Allemagne : Les Turcs font censurer un rapport de police sur la criminalité immigrée

Allemagne : Les Turcs font censurer un rapport de police sur la criminalité immigrée

27/08/2012 — 17h00
BONN (NOVOpress) — C’est une histoire de censure ordinaire, comme il en arrive des dizaines de fois tous les jours, dès qu’il est question d’immigration, dans les rédactions et les administrations de tous les pays d’Europe. Mais la censure s’exécute le plus souvent anonymement et dans l’ombre.
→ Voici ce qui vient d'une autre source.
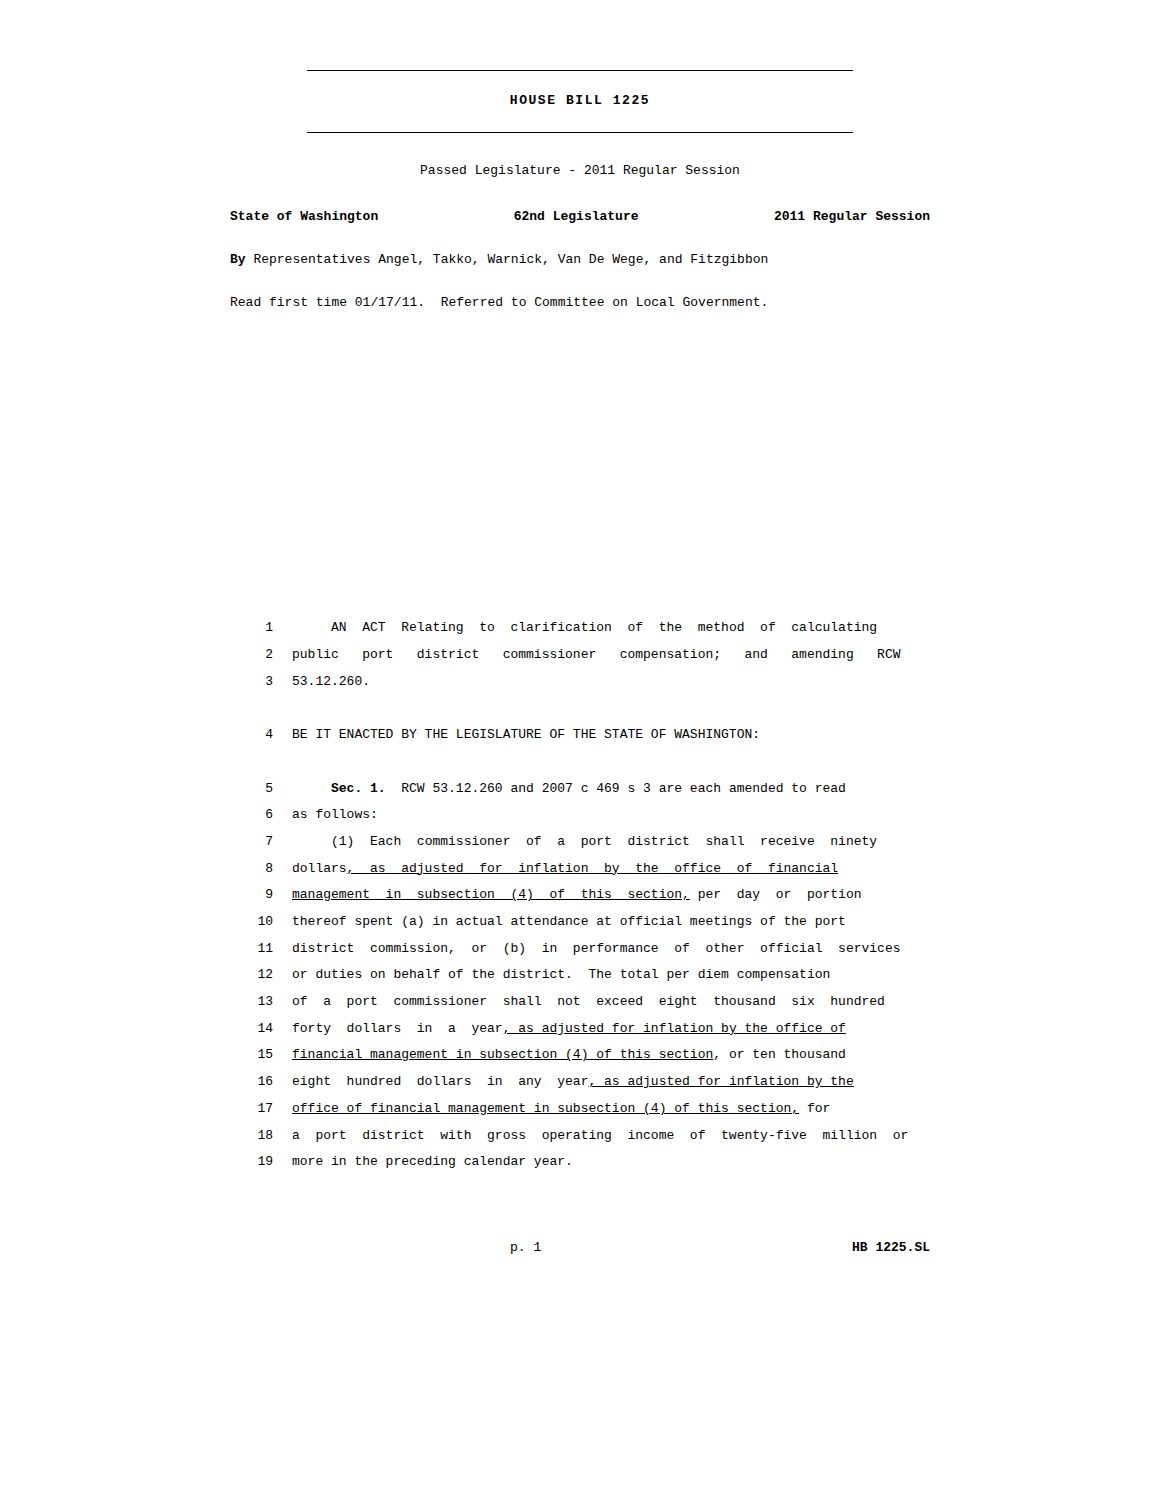HOUSE BILL 1225
Passed Legislature - 2011 Regular Session
State of Washington 62nd Legislature 2011 Regular Session
By Representatives Angel, Takko, Warnick, Van De Wege, and Fitzgibbon
Read first time 01/17/11. Referred to Committee on Local Government.
| 1 | AN ACT Relating to clarification of the method of calculating |
| 2 | public port district commissioner compensation; and amending RCW |
| 3 | 53.12.260. |
| 4 | BE IT ENACTED BY THE LEGISLATURE OF THE STATE OF WASHINGTON: |
| 5 | Sec. 1. RCW 53.12.260 and 2007 c 469 s 3 are each amended to read |
| 6 | as follows: |
| 7 | (1) Each commissioner of a port district shall receive ninety |
| 8 | dollars , as adjusted for inflation by the office of financial |
| 9 | management in subsection (4) of this section, per day or portion |
| 10 | thereof spent (a) in actual attendance at official meetings of the port |
| 11 | district commission, or (b) in performance of other official services |
| 12 | or duties on behalf of the district. The total per diem compensation |
| 13 | of a port commissioner shall not exceed eight thousand six hundred |
| 14 | forty dollars in a year , as adjusted for inflation by the office of |
| 15 | financial management in subsection (4) of this section , or ten thousand |
| 16 | eight hundred dollars in any year , as adjusted for inflation by the |
| 17 | office of financial management in subsection (4) of this section, for |
| 18 | a port district with gross operating income of twenty-five million or |
| 19 | more in the preceding calendar year. |
p. 1 HB 1225.SL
Il est rare qu’on puisse comme ici, grâce aux documents officiels découverts par le site allemand Politically Incorrect, savoir exactement selon quel mécanisme, et à l’initiative de qui, un document officiel a été caviardé et la vérité supprimée.

À l’origine, il y a un vaste plan de la municipalité de Bonn pour le développement, à coups de millions d’euros, du quartier de Neu-Tannenbusch à Bonn– le document n’a pas encore été supprimé sur le site de la mairie, où il est toujours disponible sous forme de PDF. On y lit p. 123, au chapitre « Prévention de la délinquance » :

« Il y a à Bonn-Neu-Tannenbusch, en raison de la structure sociale particulière des habitants, de la population multi-ethnique, et de la forte densité des logements dans les grands ensembles, une situation critique, avec un chômage élevé et des taux élevés de criminalité parmi les jeunes, qui rend indispensable une action rapide.
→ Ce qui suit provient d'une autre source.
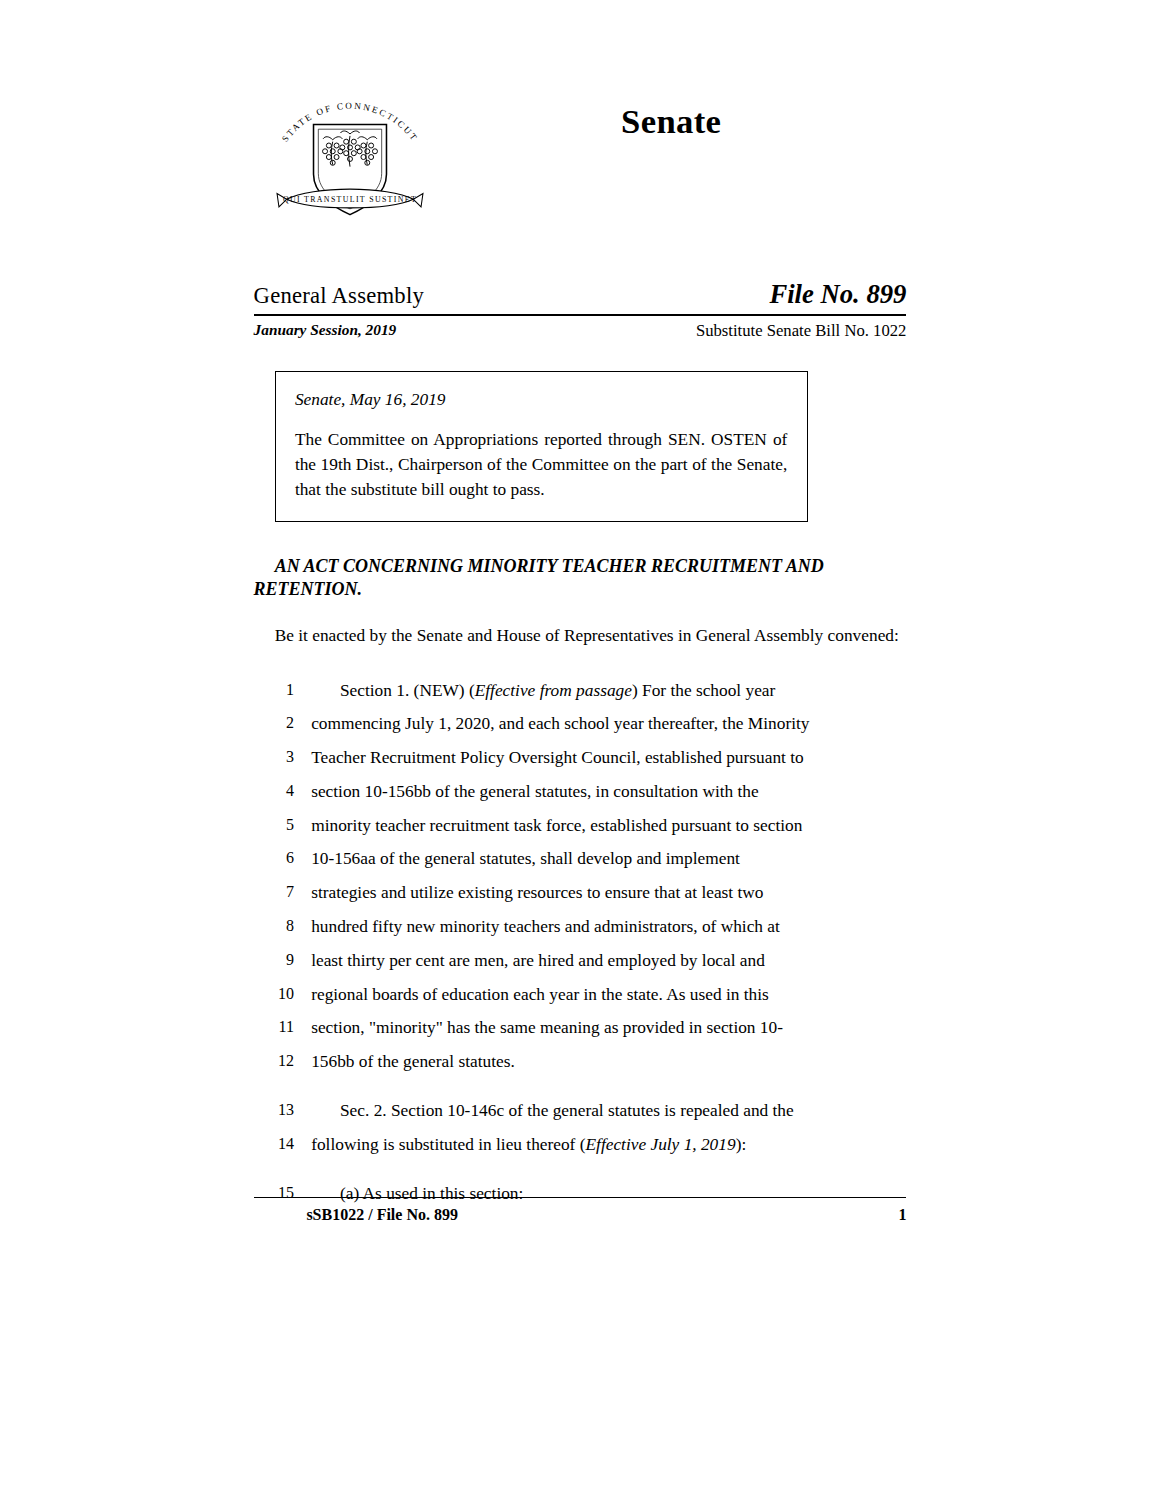STATE OF CONNECTICUT QUI TRANSTULIT SUSTINET
Senate
General Assembly
File No. 899
January Session, 2019
Substitute Senate Bill No. 1022
Senate, May 16, 2019
The Committee on Appropriations reported through SEN. OSTEN of the 19th Dist., Chairperson of the Committee on the part of the Senate, that the substitute bill ought to pass.
AN ACT CONCERNING MINORITY TEACHER RECRUITMENT AND RETENTION.
Be it enacted by the Senate and House of Representatives in General Assembly convened:
1 Section 1. (NEW) (Effective from passage) For the school year
2 commencing July 1, 2020, and each school year thereafter, the Minority
3 Teacher Recruitment Policy Oversight Council, established pursuant to
4 section 10-156bb of the general statutes, in consultation with the
5 minority teacher recruitment task force, established pursuant to section
610-156aa of the general statutes, shall develop and implement
7 strategies and utilize existing resources to ensure that at least two
8 hundred fifty new minority teachers and administrators, of which at
9 least thirty per cent are men, are hired and employed by local and
10 regional boards of education each year in the state. As used in this
11 section, "minority" has the same meaning as provided in section 10-
12156bb of the general statutes.
13 Sec. 2. Section 10-146c of the general statutes is repealed and the
14 following is substituted in lieu thereof (Effective July 1, 2019):
15(a) As used in this section:
sSB1022 / File No. 899
1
La criminalité dans le quartier de Neu-Tannenbusch a connu ces dernières années un développement inquiétant, en particulier s’agissant de la criminalité sur la voie publique. Les suspects sont constamment identifiés comme de jeunes hommes de moins de 21 ans, issus de l’immigration et avec un faible niveau culturel. Un manque croissant de respect et une disposition croissante à la violence se manifestent. En liaison avec cela, le sentiment d’insécurité de la population a notablement augmenté ».
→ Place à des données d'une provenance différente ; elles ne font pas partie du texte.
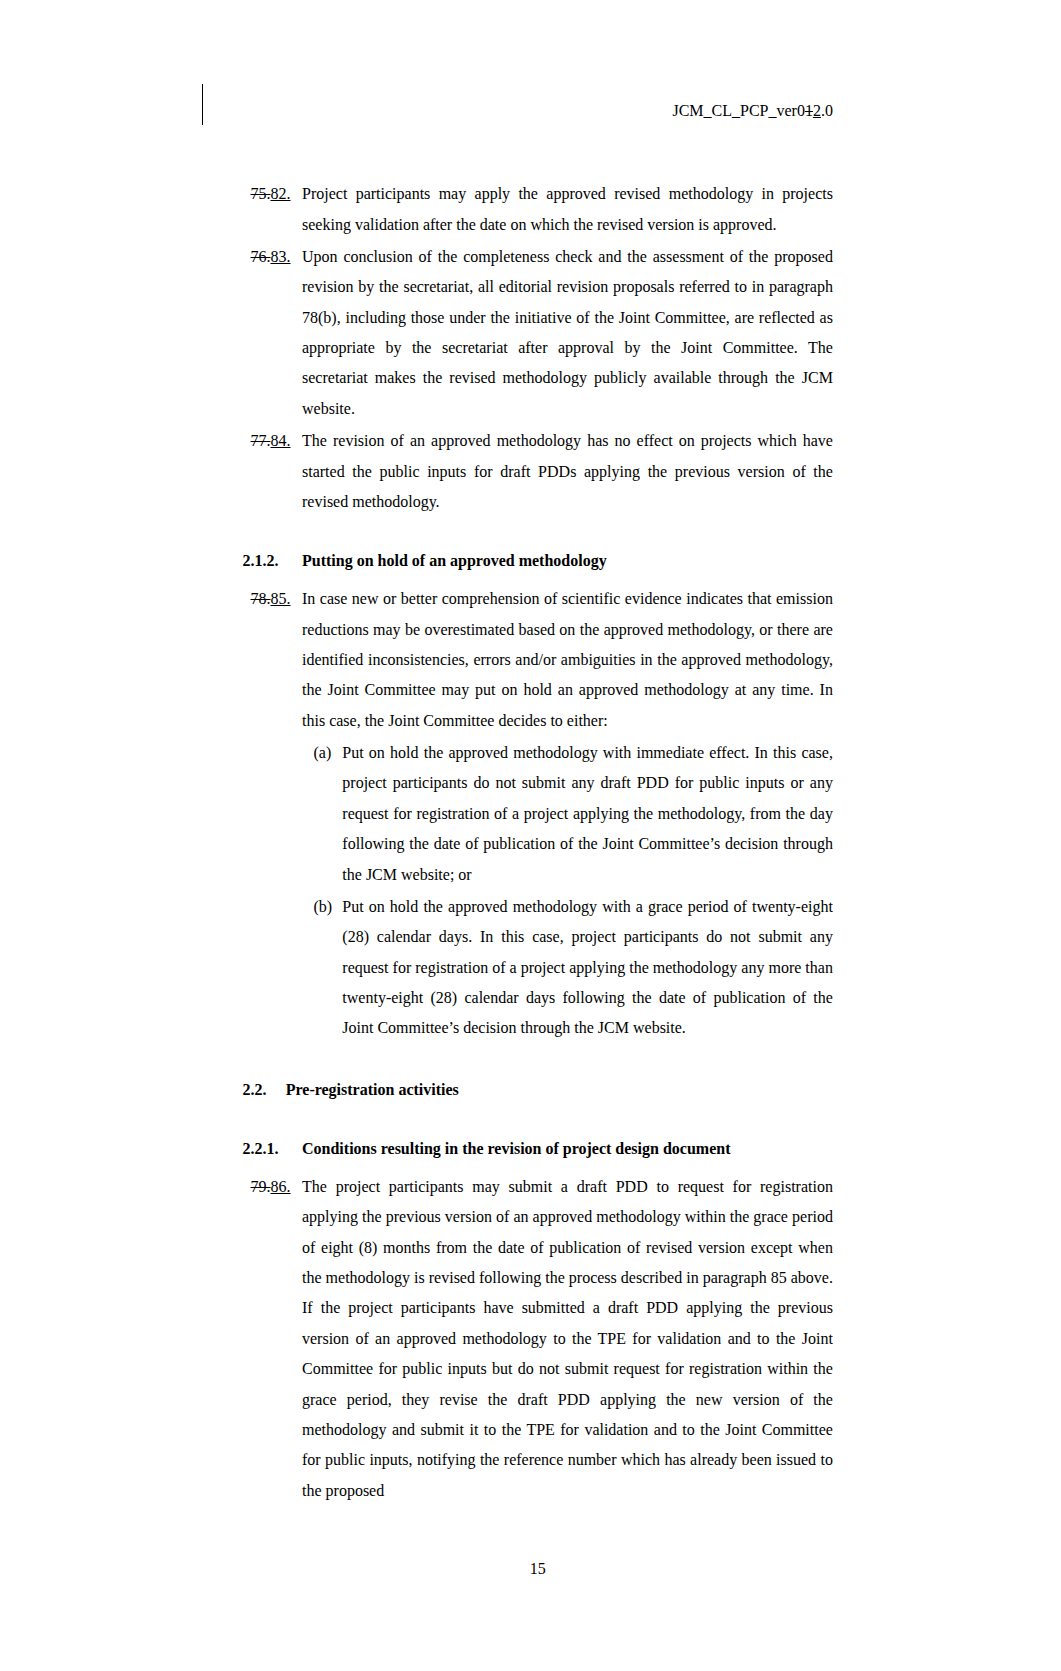JCM_CL_PCP_ver012.0
75.82.
Project participants may apply the approved revised methodology in projects seeking validation after the date on which the revised version is approved.
76.83.
Upon conclusion of the completeness check and the assessment of the proposed revision by the secretariat, all editorial revision proposals referred to in paragraph 78(b), including those under the initiative of the Joint Committee, are reflected as appropriate by the secretariat after approval by the Joint Committee. The secretariat makes the revised methodology publicly available through the JCM website.
77.84.
The revision of an approved methodology has no effect on projects which have started the public inputs for draft PDDs applying the previous version of the revised methodology.
2.1.2. Putting on hold of an approved methodology
78.85.
In case new or better comprehension of scientific evidence indicates that emission reductions may be overestimated based on the approved methodology, or there are identified inconsistencies, errors and/or ambiguities in the approved methodology, the Joint Committee may put on hold an approved methodology at any time. In this case, the Joint Committee decides to either:
(a) Put on hold the approved methodology with immediate effect. In this case, project participants do not submit any draft PDD for public inputs or any request for registration of a project applying the methodology, from the day following the date of publication of the Joint Committee’s decision through the JCM website; or
(b) Put on hold the approved methodology with a grace period of twenty-eight (28) calendar days. In this case, project participants do not submit any request for registration of a project applying the methodology any more than twenty-eight (28) calendar days following the date of publication of the Joint Committee’s decision through the JCM website.
2.2. Pre-registration activities
2.2.1. Conditions resulting in the revision of project design document
79.86.
The project participants may submit a draft PDD to request for registration applying the previous version of an approved methodology within the grace period of eight (8) months from the date of publication of revised version except when the methodology is revised following the process described in paragraph 85 above. If the project participants have submitted a draft PDD applying the previous version of an approved methodology to the TPE for validation and to the Joint Committee for public inputs but do not submit request for registration within the grace period, they revise the draft PDD applying the new version of the methodology and submit it to the TPE for validation and to the Joint Committee for public inputs, notifying the reference number which has already been issued to the proposed
15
Cet échantillon de prose administrative pourrait paraître assez inoffensif. Lorsqu’il a été repris sur le site internet de la police, dans un rapport sur « la criminalité des jeunes », il a pourtant suscité les protestations de Moussa Acharki, Eyup Akman et Abdlqalq Azrak, représentants du parti BIG au « conseil à l’intégration » de Bonn. BIG (Bündnis für Innovation und Gerechtigkeit, Entente pour l’innovation et la justice) a été créé en 2010 par des musulmans pour défendre les droits des immigrés. Selon l’encyclopédie Wikipedia, qui n’est pas suspecte de xénophobie, « le parti est considéré par différents observateurs comme une filiale du parti turc AKP, avec lequel il entretient une relation peu claire ». Le conseil à l’intégration est chargé de « promouvoir le vivre ensemble dans l’égalité des droits entre Allemands, migrantes et migrants », et la liste de ses membres parle d’elle-même.

Acharki, Akman et Azrak ont donc présenté une motion : « En raison du danger d’ethniciser la criminalité et d’alimenter la stigmatisation, la préfecture de police de Bonn est priée de faire modifier la phrase, en supprimant les mots “issus de l’immigration” ». Pour ne vexer personne, le conseil à l’intégration est même allé au-delà et a réclamé à l’unanimité la suppression, non seulement d’« issus de l’immigration », mais aussi de « avec un faible niveau culturel ». La majorité social-démocrate du conseil municipal de Bonn a ensuite adopté cette motion telle quelle.

La demande a été transmise en juillet à la préfecture de police. La préfecture a répondu triomphalement ce mois-ci qu’elle avait devancé les désirs du conseil pour l’intégration : « Vous avez demandé le changement d’une formulation […]. La formulation que vous citez n’est plus employée depuis un certain temps sur le site internet de la préfecture de police de Bonn. »

La criminalité, elle, n’a pas disparu.